Schools face tough economic road ahead


That suggests there is a three-year lag in the changes in housing values.

“If we just saw the first decline in property taxes, and we know property values for homes started to decline three years ago, you might conclude that we have about three years of declining real estate taxes [ahead],” Sims said. “The base is gone, it’s down by about one-third, and most of the forecasters in the real estate business are talking about a continued decline.”

Economists predict that wages and personal income will continue to grow more slowly, and consumer spending is likely to grow at lower rates in the future.

State tax revenues have fallen since the end of 2008 and dropped 16.6 percent in 2009 compared to the previous year, the Center on Budget and Policy Priorities report indicates.

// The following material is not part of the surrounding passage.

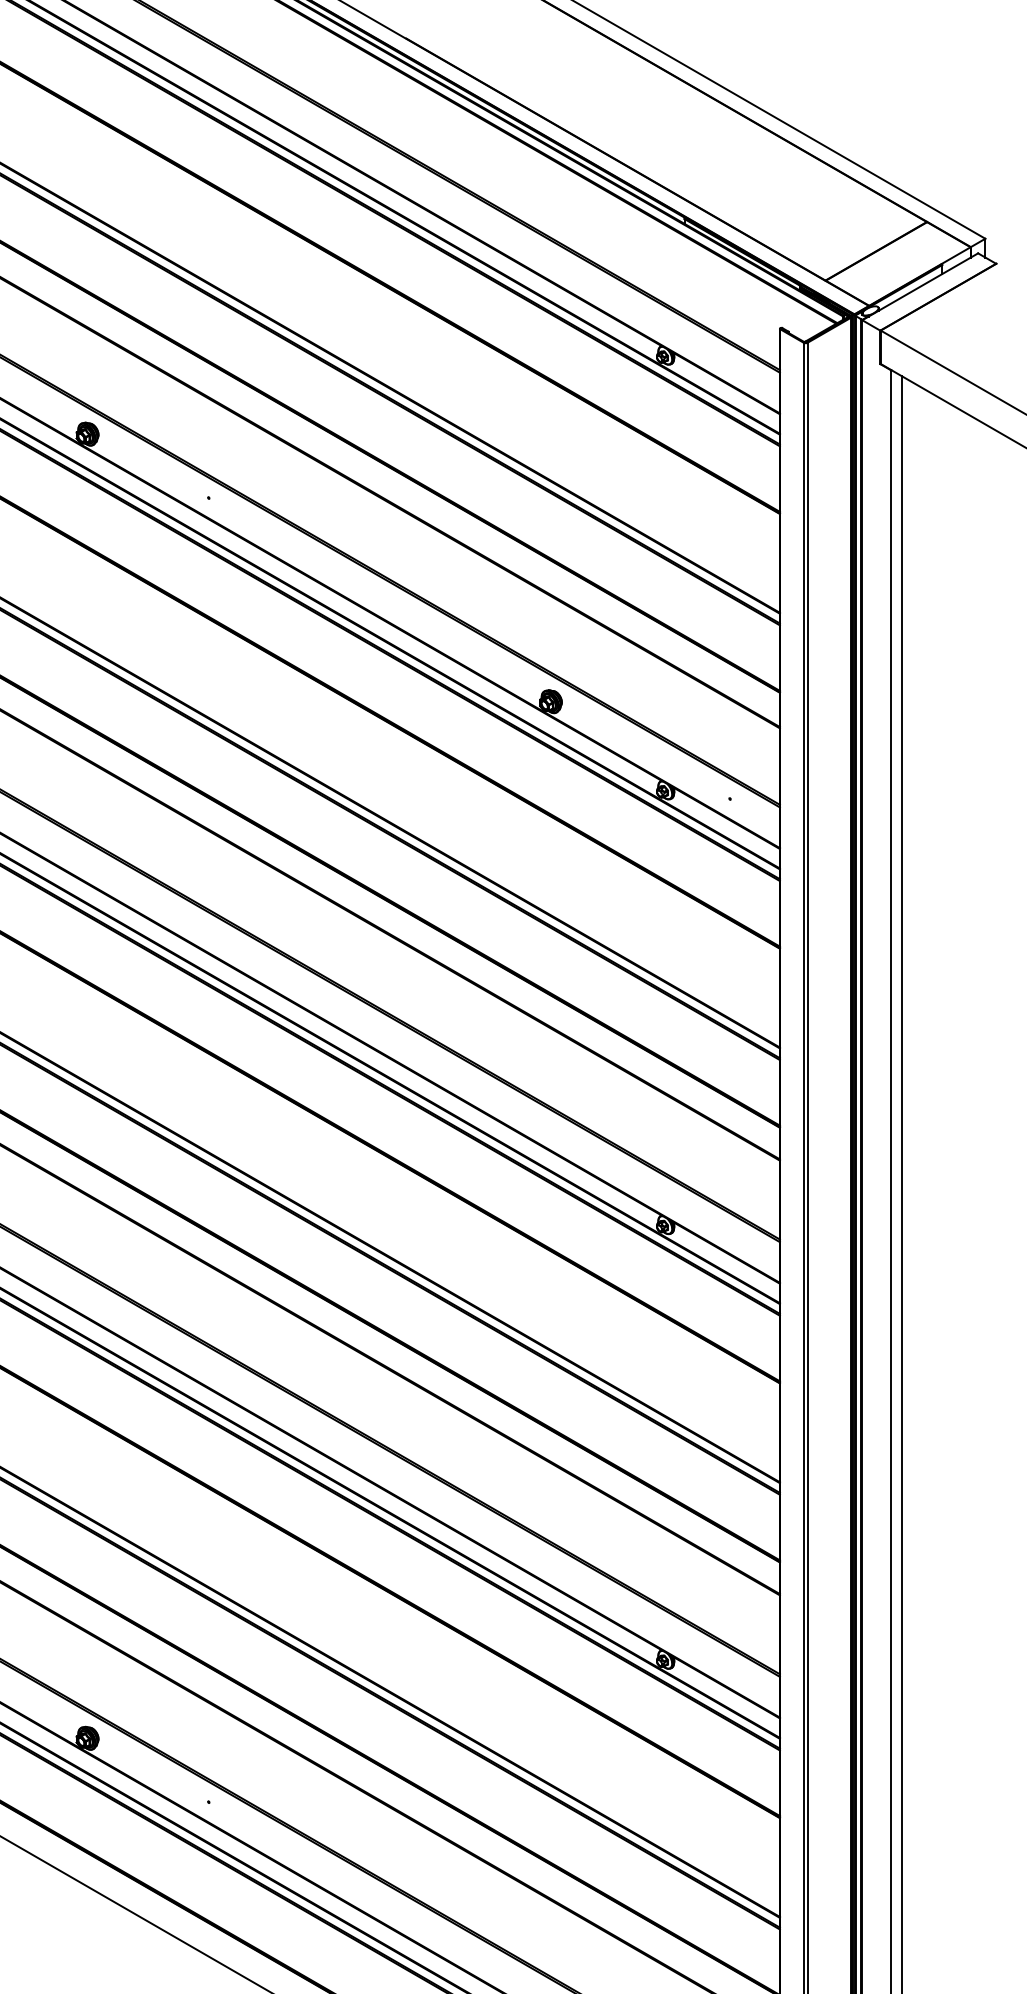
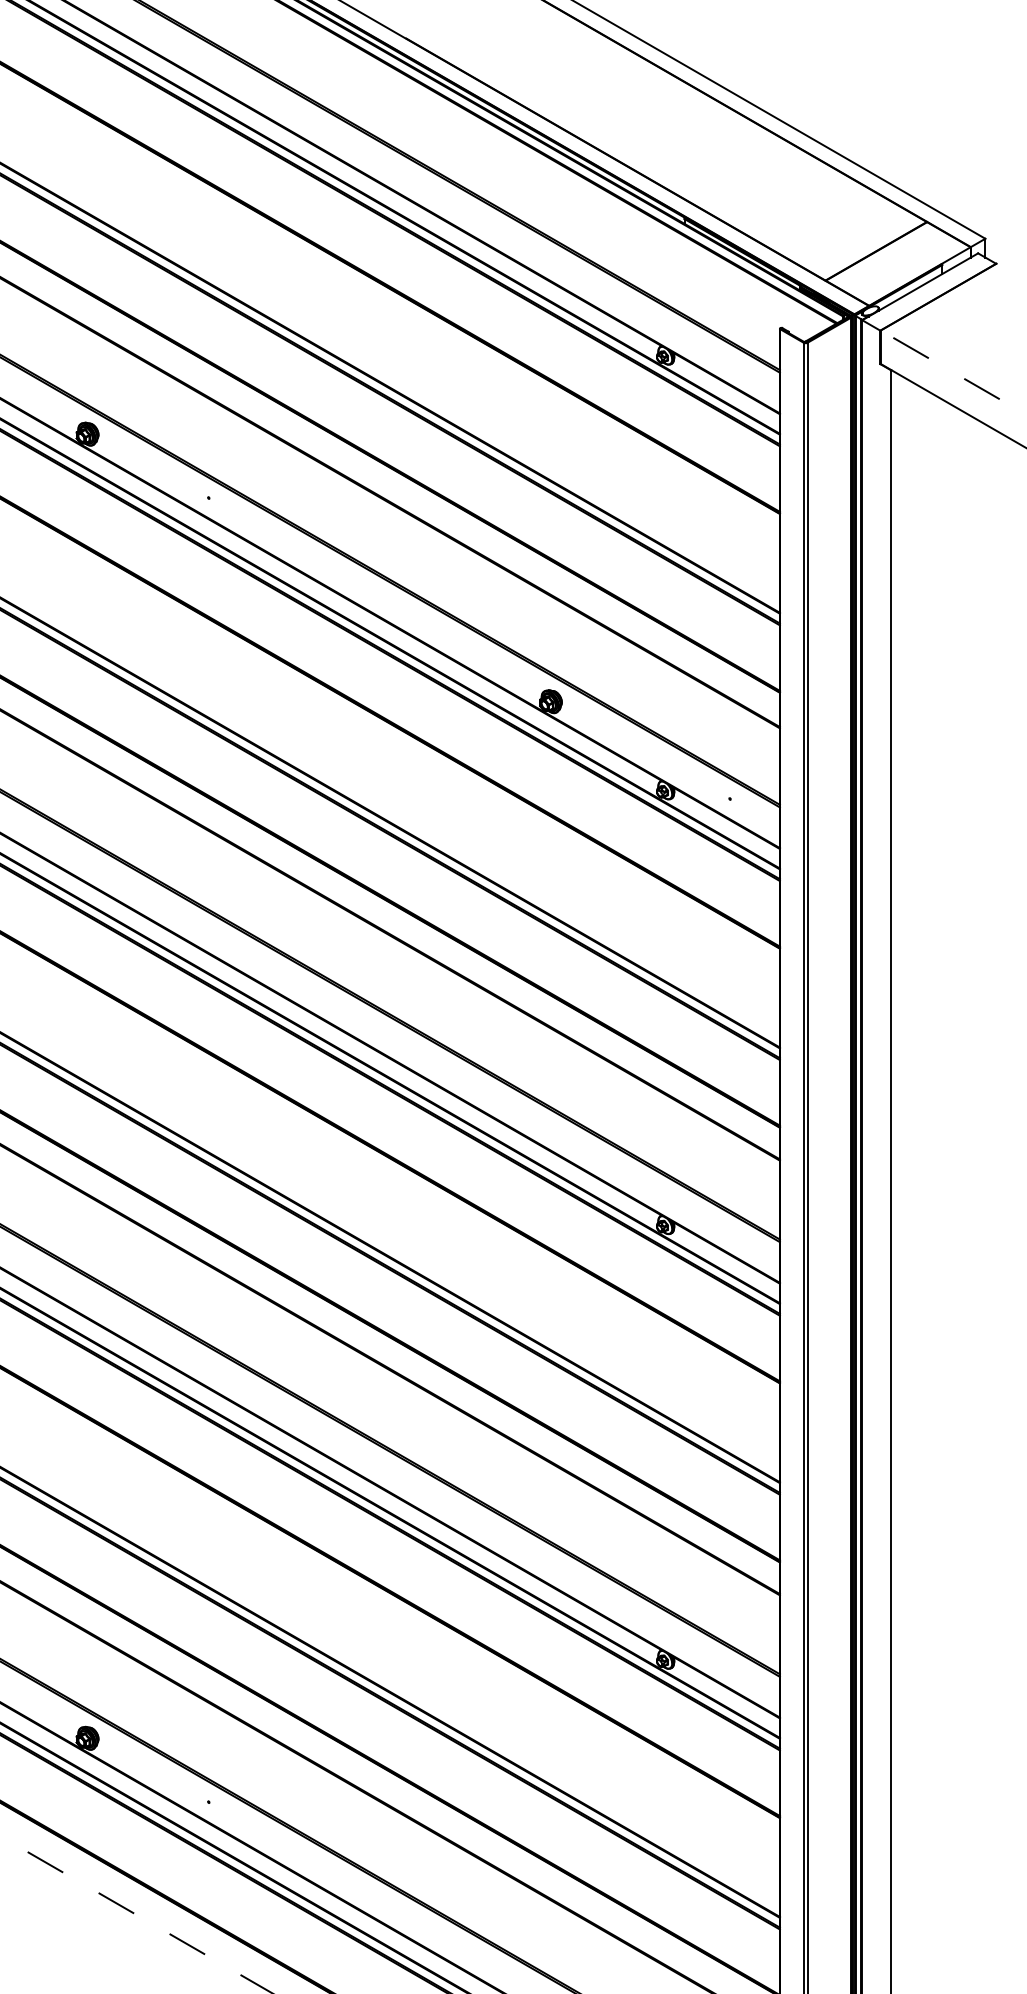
line at (953, 372): solid -> dashed
line at (902, 1183): present -> none
line at (137, 1915): solid -> dashed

Income tax was down 27.5 percent and sales tax was down 9.5 percent.

Also, during the last two recessions, the unemployment rate kept rising for 15 to 19 months after the recession ended and then remained high for a period of time after that.

“To gain maximum revenue, states that plan to adopt tax increases to help address their looming fiscal year 2011 shortfalls may want to put them in place as quickly as possible,” the report says. “The same applies to spending reductions; for example, many cuts in education spending are likely to take effect next summer, at the start of the 2010-11 school year.”

The report calls the revenue decline in this recession “unprecedented; it is the largest on record in the post-World War II period.”

Michael Strauss, chief economist at asset-management company Commonfund, which serves about 1,300 college and university endowments, told administrators at the Washington Higher Education Coordinating Board that while the world economy is beginning to look up, income tax revenue is predicted to decline for the bulk of 2010 and could decline into 2011, which will cause state and local governments to make more budget cuts.

“[Next year] is going to be worse than this year for two reasons–first, states have spent down their reserves, so what’s left is bone-on-bone,” Muir said. “Second, we’re running out of federal stimulus money. ARRA was a tremendous lifeline, and you can see the work that it is doing in schools every day.”

Muir said he suspects that 5 percent of the operating funds many colleges received from states came directly from ARRA. Some states, he said, might have used ARRA funds for as much as 10 percent of public schools’ operating budgets.

“I’m very concerned about the next 18 months or so,” Muir said, when ARRA funding ceases.

Although job worries abound, retiring baby boomers are clearing the way for recent teaching graduates to find employment. And Muir said some districts are offering early retirement incentives for experienced teachers in an attempt to save money by paying lower salaries to new, inexperienced educators.

An opportunity for change

But despite economic woes, states have not taken the opportunity to revisit how they do business, Sims said.

“Almost no state is doing anything different today than they were before the downturn–they should be,” he said. “They should be restructuring systems, reorganizing priorities–they’re on track for more of the same.”

A smaller number of economists are predicting a “W” recession, in which the economy improves, but slides back into a recession.

“When you cut education–89.5 percent of education dollars go for payroll–you can only cut so many school buses, so you cut jobs, and when you cut jobs, it has a quick and devastating effect,” Sims said.